Every once in a while, you'll hear a joke about dinosaurs. It's usually about their failure to elude extinction, and suggests that they weren't very smart . . . survival of the fittest and all that. It's pretty funny, until you consider that dinosaurs were on Earth for between 165 and 177 million years, which is pretty impressive up against our cute little 200,000 or so. And since the human race has about twenty-seven years left, the joke is probably on us.
One of the many reasons that we're probably not going to make it is that we have a hard time correctly identifying which things are good for us, and for our planet. With moronic enthusiasm, we embraced Styrofoam, fast food, saccharin, Spam, soft drinks, microwaves, MSG, smoking, vaping, aspartame, and hoverboards as great enhancements to our lives, only to later discover that they're deeply nefarious and killing us dead. We keep changing our minds about which foods are healthy. (It turns out that none of them are. See "Nothing Left to Eat," 5/29/17.) And we're quick to hop on trends that will ultimately only hasten our doom.
One such trend is the rash vilification of incandescent light and the commensurate elevation of fluorescents to panacea status. Everyone seems to have leapt onto that bandwagon—accepting lock, stock, and barrel the postulation that these little blessings are better for the environment (a debatable theory, since fluorescent bulbs contain toxic mercury and take much longer to break down). All of a sudden, a type of lighting that was only intended as a cheap alternative for institutions and offices has become ubiquitous, turning up in restaurants, hotel rooms, and even people's homes.
And that would be acceptable, were it not for the fact that fluorescents are imported from hell, where they are manufactured. Their foul emanations deplete your melatonin (affecting your sleep) and your cortisol (affecting depression). They can cause eye strain, headaches, stress, anxiety, obesity, endocrine disruption, poor immune systems, female hormonal/menstrual cycle disruption, increases in breast cancer rates and tumor formation, and disruption of sexual development/maturation. Wins all around. And this is the lighting they use in, of all places, hospitals! What's more, they flicker, the little bastards. And they do so at such a fast rate we can't catch them doing it, but the effects can include irritability, extreme fatigue, and potentially even tics, seizures, and migraines. What a great modern invention!

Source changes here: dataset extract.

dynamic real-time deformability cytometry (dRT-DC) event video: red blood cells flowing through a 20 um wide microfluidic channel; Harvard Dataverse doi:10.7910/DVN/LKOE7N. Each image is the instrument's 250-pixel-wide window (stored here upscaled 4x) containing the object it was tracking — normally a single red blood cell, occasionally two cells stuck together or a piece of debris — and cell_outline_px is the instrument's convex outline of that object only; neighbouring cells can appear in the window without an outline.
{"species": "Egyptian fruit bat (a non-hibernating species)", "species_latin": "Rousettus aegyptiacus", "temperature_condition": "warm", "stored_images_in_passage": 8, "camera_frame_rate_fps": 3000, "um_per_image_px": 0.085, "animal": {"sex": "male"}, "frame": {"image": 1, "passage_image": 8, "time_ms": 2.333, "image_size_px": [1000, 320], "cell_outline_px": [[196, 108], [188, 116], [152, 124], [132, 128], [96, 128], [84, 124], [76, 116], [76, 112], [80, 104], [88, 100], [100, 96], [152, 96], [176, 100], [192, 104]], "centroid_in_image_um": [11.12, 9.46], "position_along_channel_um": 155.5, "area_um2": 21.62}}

Mind you, those are just the effects they know about so far. I don't have proof, but I'm convinced they also cause hair loss, rickets, spleen decay, gas, dandruff, a lack of singing ability, bad taste in clothes, poor depth perception, restless leg syndrome, gluten intolerance, and an increased tendency to drink. I'm almost 100% positive about the last one.
You may have detected a bit of a critical tone in my comments. It’s true: I’ve acquired a fanatical loathing for these vile infiltrators. Why would I want a room intended for slumber to have the ambiance of a 7-11? Why would I deliberately supplement my already significant levels of aggravation with a covertly flickering aggravation enhancer? I would not. In fact, if I were king, my first order of business would be to banish fluorescents. And thenI’d move on to world peace.
(I’ve reconsidered. World peace would be third, after establishing the death penalty for etiquette violations during live theatre. After that,I’d establish world peace.)
In a few years, when our brilliant improvements have wiped out the human race, I only hope we encounter dinosaurs in the afterlife. I believe it will be our turn to be the butt of the jokes.